Dante.....doesn’t attract me. He’s full of spite and malice. I don't care for his petty relations with petty people in petty cities.’

    My reference to Dante was outrageous. I do not seriously dream of being measured against Dante, a supreme poet. At one time Lewis and I used to read him to one another. I was for a while a member of the Oxford Dante Society (I think at the proposal of Lewis, who over- estimated greatly my scholarship in Dante or Italian generally). It remains true that I found the ‘pettiness’ that I spoke of a sad blemish in places.

‘I don’t read much now, except for fairy-stories.’

    For ‘except’ read ‘not even’. I read quite a lot - or more truly, try to read many books (notably so-called Science Fiction and Fantasy). But I seldom find any modern books that hold my attentions I suppose because I am under ‘inner’ pressure to complete my own work - and because of the reason stated [in the interview]: ‘I am looking for something I can’t find.’

    *except in geometry which I was taught by her sister. That was the aunt whose last years I cheered and amused by composing and selecting The Adventures of Tom Bombadil, and consulting her about the book, which she had asked for. She died in her 92nd year soon after it was published .4 

    + There are exceptions. I have read all that E. R. Eddison wrote, in spite of his peculiarly bad nomenclature and personal philosophy. I was greatly taken by the book that was (I believe) the runner-up when The L. R. was given the Fantasy Award:5 Death of Grass.6 I enjoy the S.F. of Isaac Azimov. Above these, I was recently deeply engaged in the books of Mary Renault; especially the two about Theseus, The King Must Die, and The Bull from the Sea. A few days ago I actually received a card of appreciation from her; perhaps the piece of ‘Fan-mail’ that gives me most pleasure.

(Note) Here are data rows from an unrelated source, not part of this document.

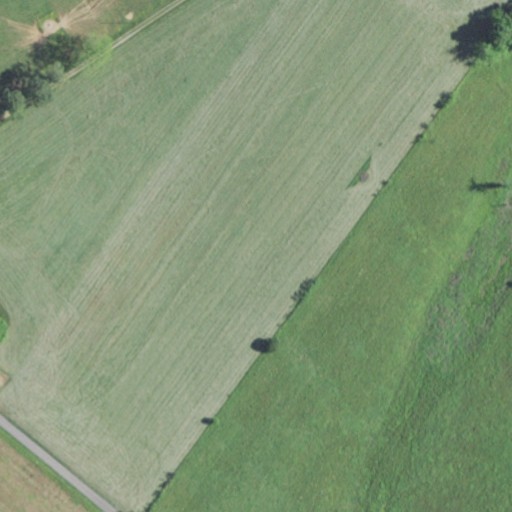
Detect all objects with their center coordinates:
road: (97, 62)
road: (56, 464)
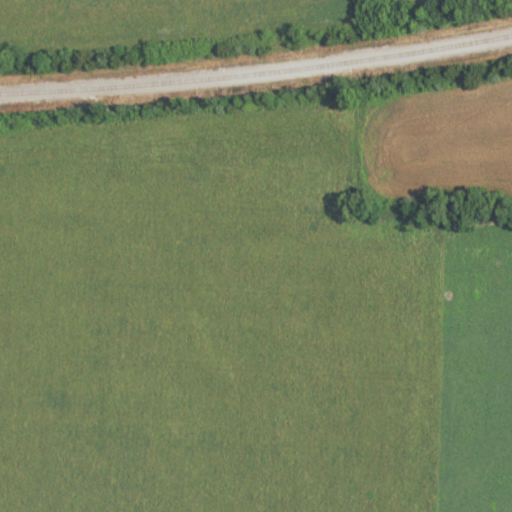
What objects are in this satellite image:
railway: (256, 56)
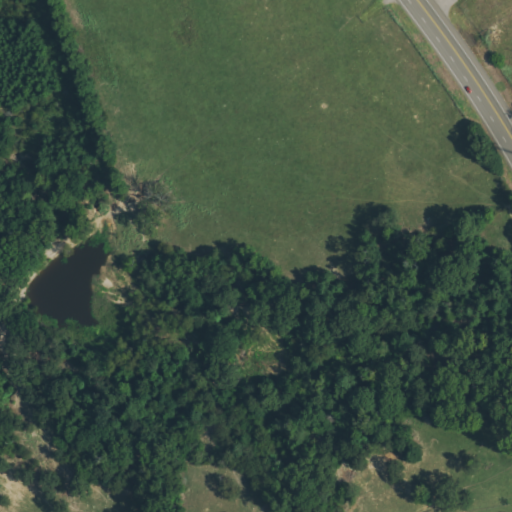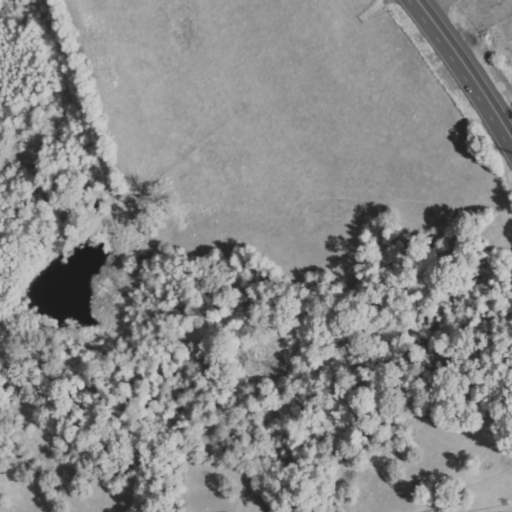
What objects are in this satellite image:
road: (465, 68)
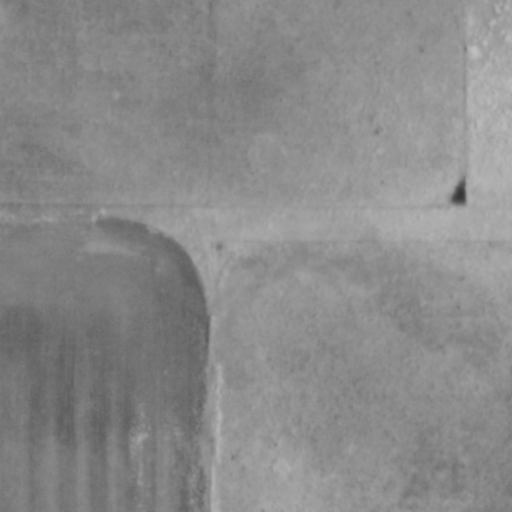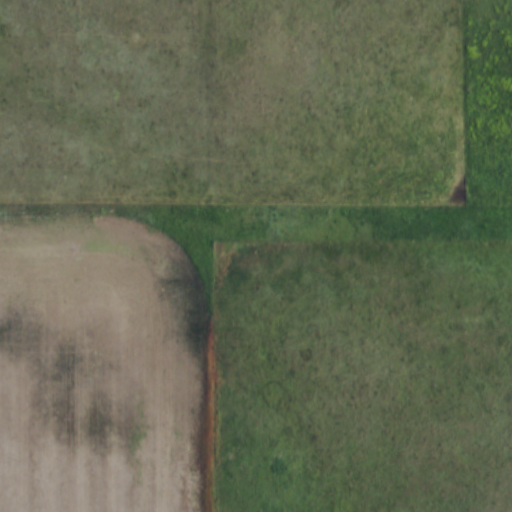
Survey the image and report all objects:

‘I’ve always looking for something I can’t find.....  Something like what I wrote myself. Tbere’s nothing like being vain, is there?’

    An apology for seeming to speak out of vanity. Actually this arose in humility, my own and Lewis’s. The humility of amateurs in a world of great writers. L. said to me one day: ‘Tollers, there is too little of what we really like in stories. I am afraid we shall have to try and write some ourselves.’ We agreed that he should try ‘space-travel’, and I should try ‘time-travel’. His result is well known. My effort, after a few promising chapters, ran dry: it was too long a way round to what I really wanted to make, a new version of the Atlantis legend. The final scene survives as The Downfall of Númenenor.7 This attracted Lewis greatly (as heard read), and reference to it occurs in several places in his works: e.g. ‘The Last of the Wine’, in his poems (Poems, 1964, p. 40). We neither of us expected much success as amateurs, and actually Lewis had some difficulty in getting Out of the Silent Planet published. And after all that has happened since, the most lasting pleasure and reward for both of us has been that we provided one another with stories to hear or read that we really liked - in large parts. Naturally neither of us liked all that we found in the other's fiction.

Tolkien ... is among the ‘principal collaborators’ of the newly-translated Jerusalem Bible.

    Naming me among the ‘principal collaborators’ was an undeserved courtesy on the part of the editor of the Jerusalern Bible. I was consulted on one or two points of style, and criticized some contributions of others. I was originally assigned a large amount of text to translate, but after doing some necessary preliminary work I was obliged to resign owing to pressure of other work, and only completed ‘Jonah’, one of the shortest books.